* What needs to be done: Beginning with the line of the entries below that holds "Figure 1. Summarizing" and ending with the line that holds "Figure 4. Left", transcribe each line exactly as written. Pictures stay out.

* Excerpted data:

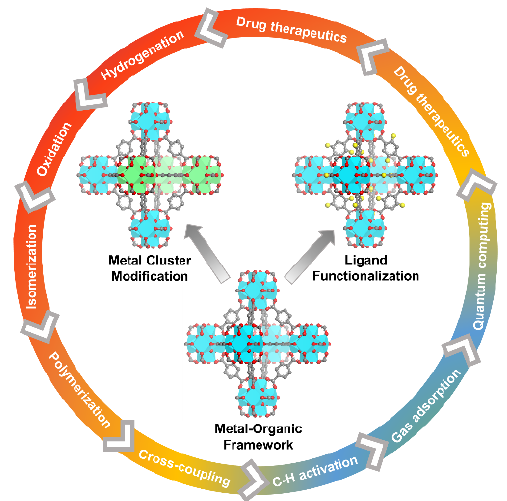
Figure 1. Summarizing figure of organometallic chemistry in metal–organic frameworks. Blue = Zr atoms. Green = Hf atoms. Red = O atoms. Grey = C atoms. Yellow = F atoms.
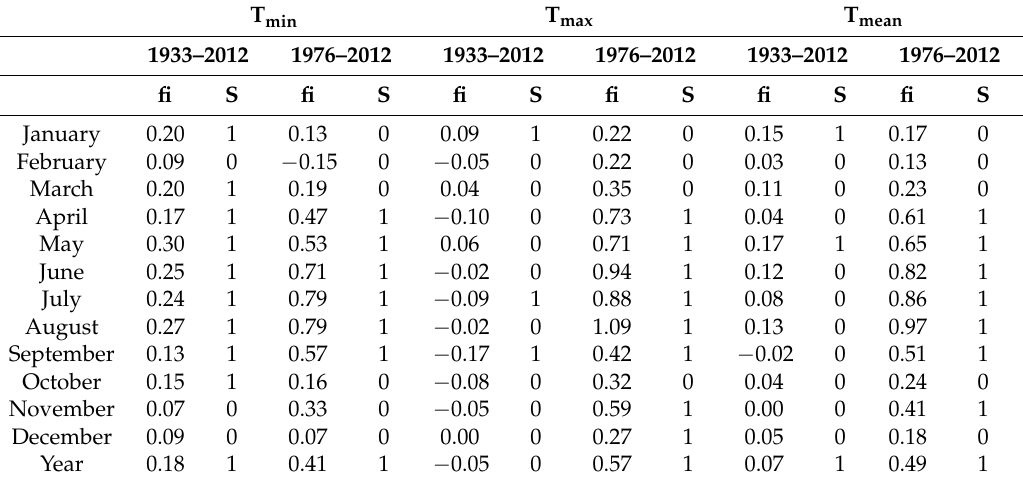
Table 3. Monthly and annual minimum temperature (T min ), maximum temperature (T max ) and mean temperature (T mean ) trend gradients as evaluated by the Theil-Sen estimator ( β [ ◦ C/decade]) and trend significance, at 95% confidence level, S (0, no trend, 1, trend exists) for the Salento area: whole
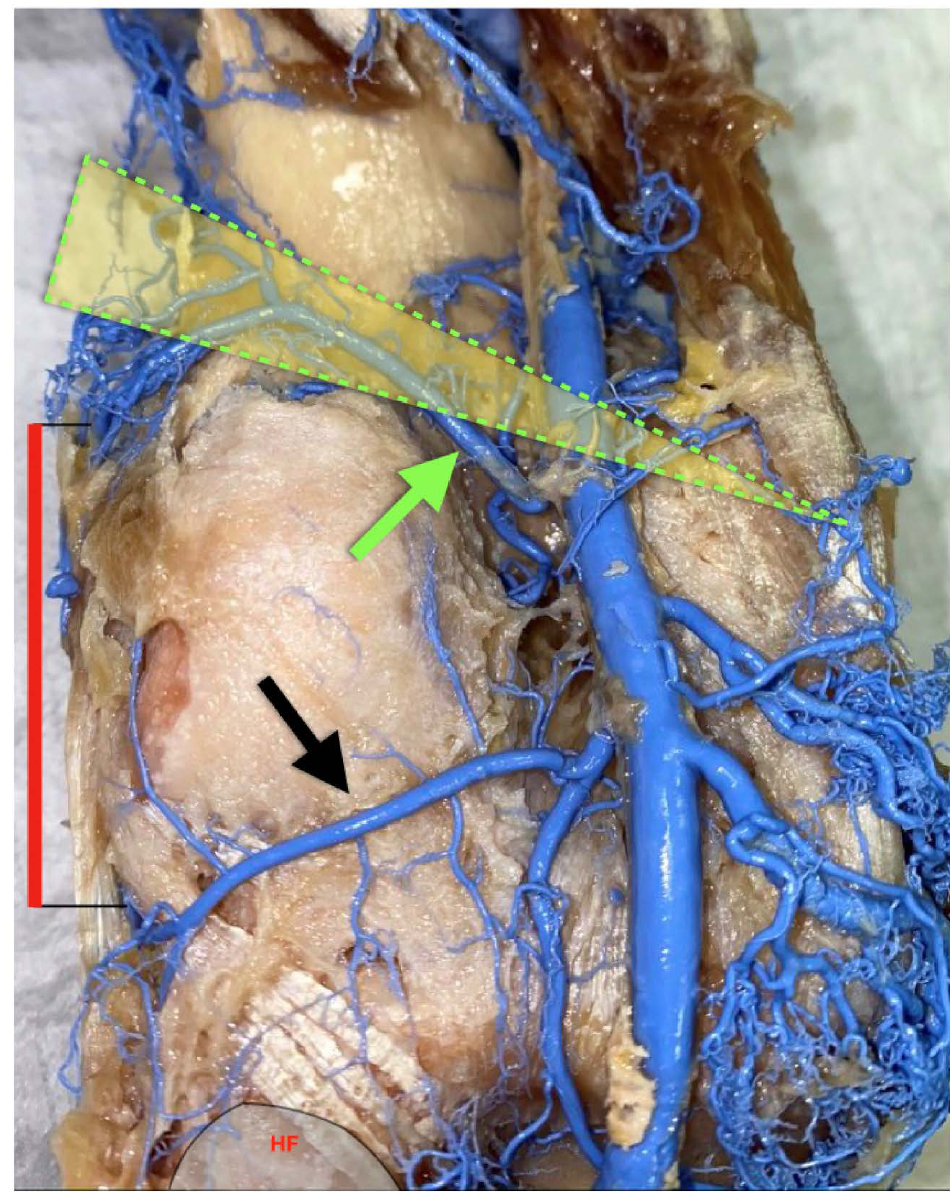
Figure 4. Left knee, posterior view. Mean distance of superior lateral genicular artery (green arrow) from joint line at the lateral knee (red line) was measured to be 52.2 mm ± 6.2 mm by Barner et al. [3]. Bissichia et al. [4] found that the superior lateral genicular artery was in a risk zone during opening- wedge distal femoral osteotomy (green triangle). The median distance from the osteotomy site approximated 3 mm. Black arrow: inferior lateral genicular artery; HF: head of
* * *
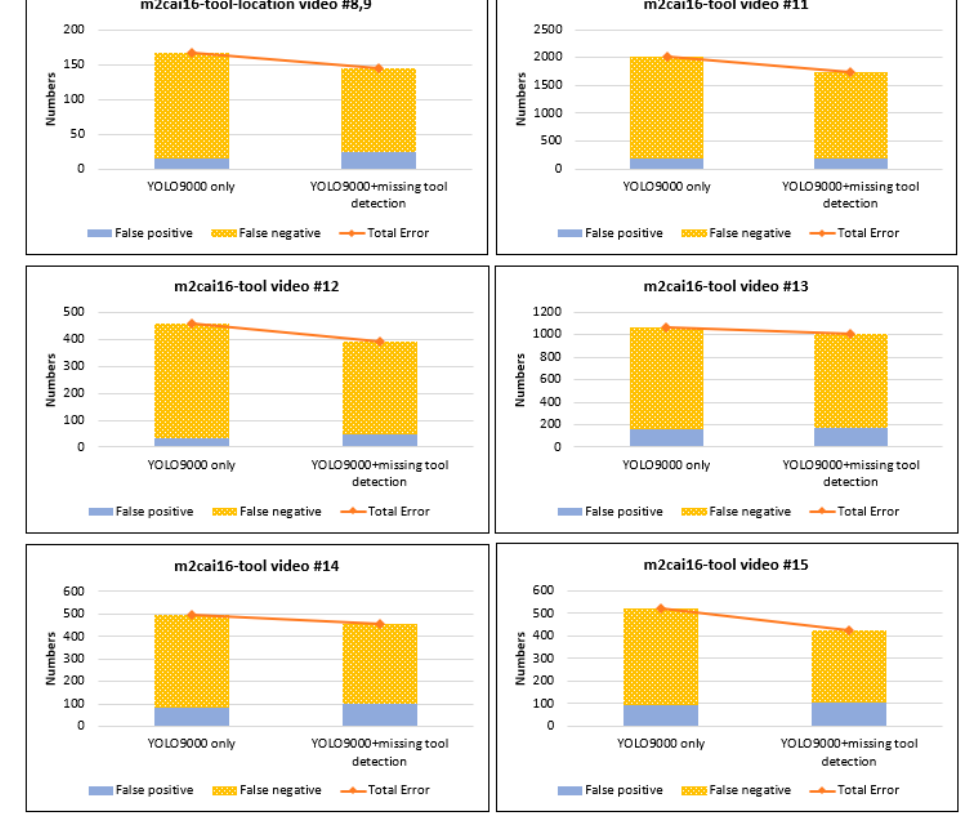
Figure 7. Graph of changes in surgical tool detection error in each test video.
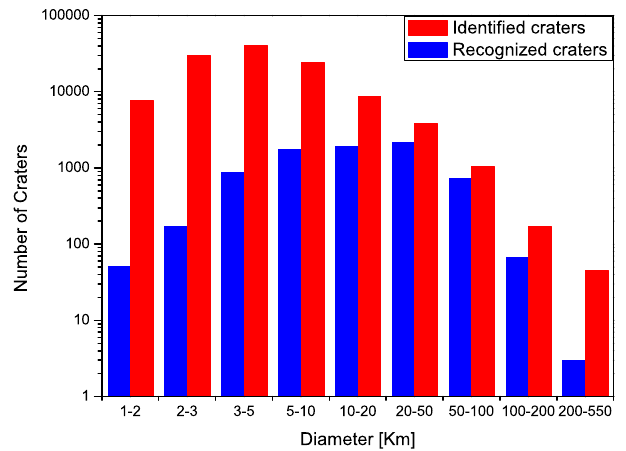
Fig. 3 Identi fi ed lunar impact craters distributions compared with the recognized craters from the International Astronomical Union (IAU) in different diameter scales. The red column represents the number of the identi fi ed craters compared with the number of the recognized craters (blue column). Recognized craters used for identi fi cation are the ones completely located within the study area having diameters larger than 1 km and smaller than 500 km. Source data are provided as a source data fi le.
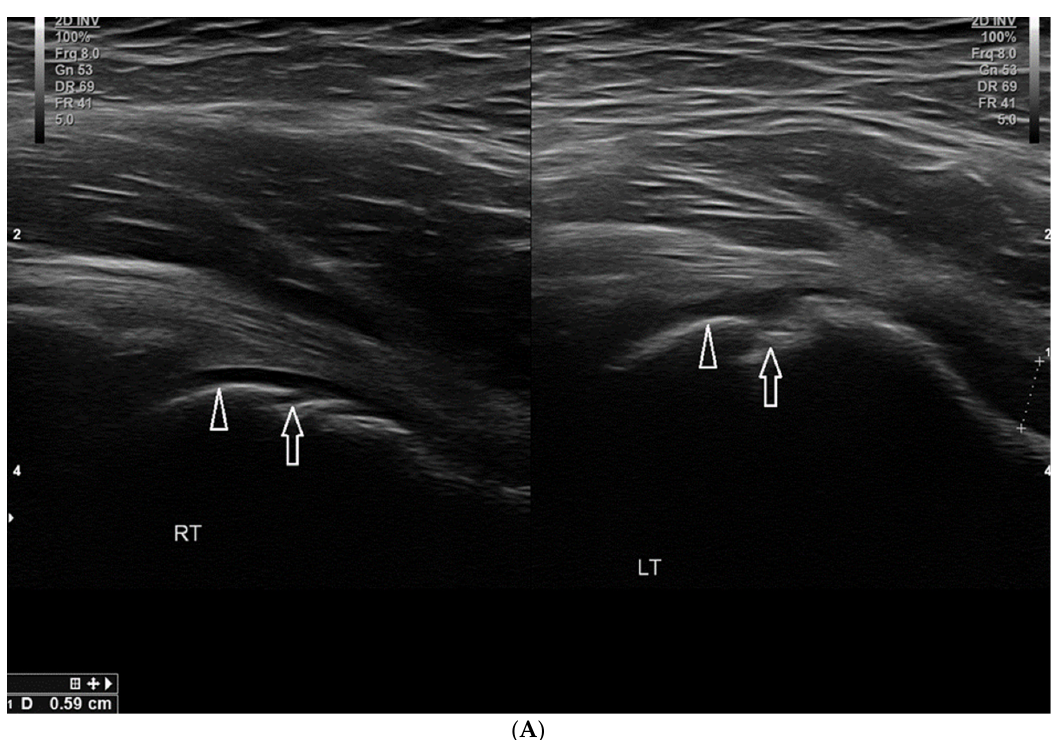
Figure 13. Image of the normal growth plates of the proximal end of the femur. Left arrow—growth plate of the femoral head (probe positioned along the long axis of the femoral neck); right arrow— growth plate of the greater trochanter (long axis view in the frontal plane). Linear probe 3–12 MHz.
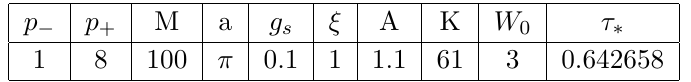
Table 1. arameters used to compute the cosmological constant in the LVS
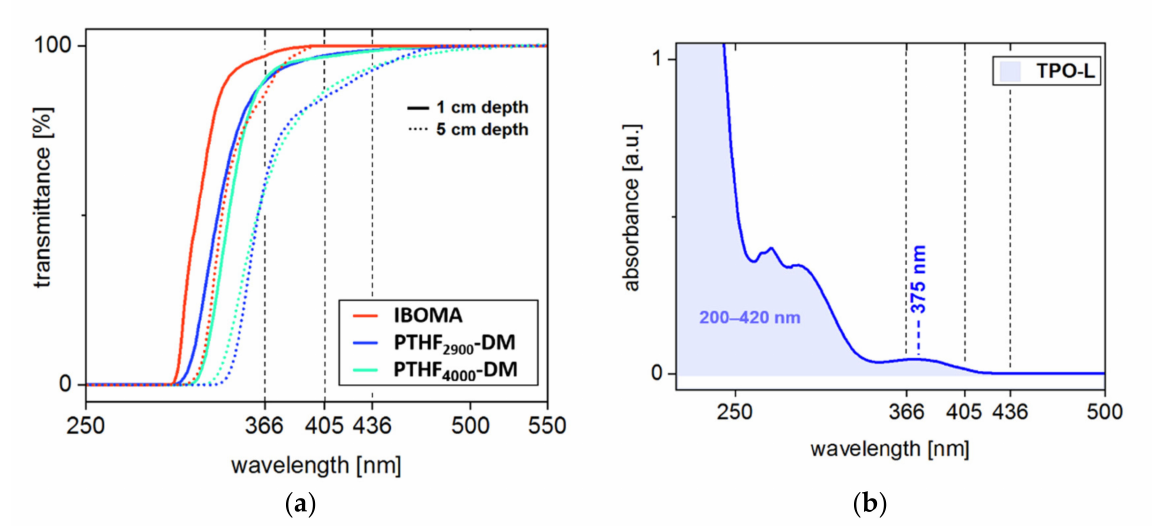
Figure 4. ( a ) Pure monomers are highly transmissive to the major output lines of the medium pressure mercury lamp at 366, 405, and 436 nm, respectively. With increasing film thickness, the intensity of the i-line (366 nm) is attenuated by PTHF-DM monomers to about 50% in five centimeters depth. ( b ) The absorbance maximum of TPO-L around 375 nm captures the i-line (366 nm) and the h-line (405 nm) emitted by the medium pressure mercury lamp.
---
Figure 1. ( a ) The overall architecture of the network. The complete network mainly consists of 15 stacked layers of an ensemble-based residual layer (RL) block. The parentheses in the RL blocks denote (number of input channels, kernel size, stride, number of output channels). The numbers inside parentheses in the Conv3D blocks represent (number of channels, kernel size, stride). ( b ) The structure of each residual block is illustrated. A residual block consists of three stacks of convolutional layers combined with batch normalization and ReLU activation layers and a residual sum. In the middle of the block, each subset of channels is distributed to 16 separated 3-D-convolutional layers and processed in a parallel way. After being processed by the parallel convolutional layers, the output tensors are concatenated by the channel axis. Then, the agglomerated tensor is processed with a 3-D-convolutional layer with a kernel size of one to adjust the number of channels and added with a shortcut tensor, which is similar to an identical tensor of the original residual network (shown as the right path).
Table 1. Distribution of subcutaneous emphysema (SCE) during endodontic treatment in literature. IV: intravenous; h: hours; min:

* Exercise answer:
Figure 1. Summarizing figure of organometallic chemistry in metal–organic frameworks. Blue = Zr atoms. Green = Hf atoms. Red = O atoms. Grey = C atoms. Yellow = F atoms.
Table 3. Monthly and annual minimum temperature (T min ), maximum temperature (T max ) and mean temperature (T mean ) trend gradients as evaluated by the Theil-Sen estimator ( β [ ◦ C/decade]) and trend significance, at 95% confidence level, S (0, no trend, 1, trend exists) for the Salento area: whole
Figure 4. Left knee, posterior view. Mean distance of superior lateral genicular artery (green arrow) from joint line at the lateral knee (red line) was measured to be 52.2 mm ± 6.2 mm by Barner et al. [3]. Bissichia et al. [4] found that the superior lateral genicular artery was in a risk zone during opening- wedge distal femoral osteotomy (green triangle). The median distance from the osteotomy site approximated 3 mm. Black arrow: inferior lateral genicular artery; HF: head of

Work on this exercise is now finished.